Stonehenge: a brief history

REVIEW BY ROB IXER

After a slight temporal dip, we are back riding up on to a crest of the sine curve called ‘popular Stonehenge book publication’ (sadly, for a sun-orientated temple, this appears out of phase with the solar activity cycle). Last year’s excellent How to Build Stonehenge by Mike Pitts has now been joined by this, the latest in a number of popular Stonehenge books written by Mike Parker Pearson. Both authors have the authority and legitimate reasons for writing their accounts, and Stonehenge (and the Stonehenge market) is big enough to take it – and more. Both books give a personalised view, recording the remarkable revision of Stonehenge understanding/interpretation that has resulted from the excavations and research done between 2006 and 2022. These have necessarily incorporated the almost exponential rise in increasingly reliable petrographical, geochemical, stable isotope, and aDNA data. Now that almost all of Parker Pearson’s interpretations have become the ‘standard model’, there is a place for literate, critical commentary, hence both books are required reading. Fortunately, that is not onerous, as the two have an amused, informative voice and light touch.

In Stonehenge: a brief history, 11 chapters across 190 pages chronologically chart the story of the circle from ‘Before Stonehenge’ to ‘Stonehenge: the never ending story’, always seating the stones within their spatial and ‘social’ contexts. Starting with Mesolithic aurochsen-hunters and their love of transient puce flints, the book then covers the Stonehenge heydays of Neolithic and Bronze Age building and rebuilding; here Parker Pearson emphasises his suggestions for physical contributions from an earlier circle at West Amesbury Henge (aka Bluestonehenge) and a more ethereal contribution from Waun Mawn.

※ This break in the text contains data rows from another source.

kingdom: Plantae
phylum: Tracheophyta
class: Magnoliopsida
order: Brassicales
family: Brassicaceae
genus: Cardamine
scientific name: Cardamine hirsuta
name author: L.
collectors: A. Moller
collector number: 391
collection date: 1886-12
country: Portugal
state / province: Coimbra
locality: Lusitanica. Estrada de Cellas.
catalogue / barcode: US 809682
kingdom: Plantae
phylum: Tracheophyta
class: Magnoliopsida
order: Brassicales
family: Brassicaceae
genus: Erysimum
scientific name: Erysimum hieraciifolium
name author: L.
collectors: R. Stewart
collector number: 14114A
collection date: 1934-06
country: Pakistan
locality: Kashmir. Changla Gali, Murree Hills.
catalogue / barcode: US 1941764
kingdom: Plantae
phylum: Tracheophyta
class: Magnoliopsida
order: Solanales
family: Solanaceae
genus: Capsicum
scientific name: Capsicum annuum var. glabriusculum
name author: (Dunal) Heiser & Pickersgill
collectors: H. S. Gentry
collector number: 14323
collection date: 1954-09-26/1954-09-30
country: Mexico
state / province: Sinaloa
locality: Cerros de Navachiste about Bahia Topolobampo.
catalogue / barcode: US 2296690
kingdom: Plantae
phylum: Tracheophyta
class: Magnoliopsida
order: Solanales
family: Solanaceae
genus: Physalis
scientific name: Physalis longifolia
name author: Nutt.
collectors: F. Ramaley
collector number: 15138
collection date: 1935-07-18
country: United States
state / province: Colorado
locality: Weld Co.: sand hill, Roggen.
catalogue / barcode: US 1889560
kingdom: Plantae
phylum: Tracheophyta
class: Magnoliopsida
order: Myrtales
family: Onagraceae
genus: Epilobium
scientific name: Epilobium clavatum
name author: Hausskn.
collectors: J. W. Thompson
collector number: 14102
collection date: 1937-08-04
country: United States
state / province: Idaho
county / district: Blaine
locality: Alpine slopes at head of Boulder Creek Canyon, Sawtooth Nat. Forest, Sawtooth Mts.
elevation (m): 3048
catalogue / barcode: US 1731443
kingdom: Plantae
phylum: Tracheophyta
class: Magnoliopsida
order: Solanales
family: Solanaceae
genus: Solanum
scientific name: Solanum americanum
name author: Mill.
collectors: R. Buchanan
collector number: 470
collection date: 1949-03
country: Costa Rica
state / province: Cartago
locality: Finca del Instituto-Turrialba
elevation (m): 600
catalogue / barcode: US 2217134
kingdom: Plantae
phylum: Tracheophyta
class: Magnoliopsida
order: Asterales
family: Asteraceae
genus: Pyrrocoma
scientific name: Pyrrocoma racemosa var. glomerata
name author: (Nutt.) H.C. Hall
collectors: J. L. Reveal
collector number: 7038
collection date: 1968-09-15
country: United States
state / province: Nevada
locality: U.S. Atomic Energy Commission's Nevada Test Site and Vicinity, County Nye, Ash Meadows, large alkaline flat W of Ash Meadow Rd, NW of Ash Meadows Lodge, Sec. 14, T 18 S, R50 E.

The next chapters plot the decline of Stonehenge and fall of its stones, down-sloping with minor Roman tinkering, Iron Age neglect (strangely, a chalk pig is figured), and medieval/late medieval antiquarianism. Then, following a Georgian (V) gift/exchange (receiving only a baronetcy for the stones, these jaded days, looks rather a poor deal), we see the post-1900s physical restitution of the uprights continuing, so that Stukeley’s 1740 book, Stonehenge: a temple restor’d to the British Druids, had become, by 1964, Stonehenge; a restor’d temple for the British Druids. A final flourish explores the late 20th-/early 21st-century, including pink-flowered hippies, modern bards, and law-and-order issues over access to bones and stones and Cornish cream teas (much written from an insider’s point of view).

Perhaps counterintuitively, the descriptions of Stonehenge and its surroundings in their many incarnations, although clearly written, seem to fade as the engaging Chapters 8 to 11 approach recent times and our modern sensibilities.

There is one disappointment, however, and one true of many, many recent archaeological books: the figures appear to be secondary to the text. Too often they are poorly reproduced, poorly executed, and printed in monochrome. Here, the maps and sketches of the circle, its stones, or the broader Stonehenge landscape have lettering so minute it is difficult to read without magnification, and differentiating between the 50 shades of grey is distracting.

But, essentially, it is all about the text. Everything is placed in its correct context and explained, and Parker Pearson is generous about, and to, his sources, only becoming (uncharacteristically) slightly less forgiving when discussing modern alternative theories about the purposes of Stonehenge.

Were the Reader’s Digest wanting to commission a condensation of Stonehenge for the Ancestors Volumes 1 and 2 (two volumes that give much of the 15 years’ data collected by Parker Pearson and his team, tomes that must rival in importance Cleal’s Stonehenge in its Landscape), it is too late. For this paperback – tonally correct, slim, easily digestible, but in places close to partisan – would have been precisely what they envisaged. It is exactly in tune with its intended market (serious but non-specialist) and fits comfortably alongside well-received volumes on Avebury, Ur, and Troy in the Bloomsbury publishing catalogue.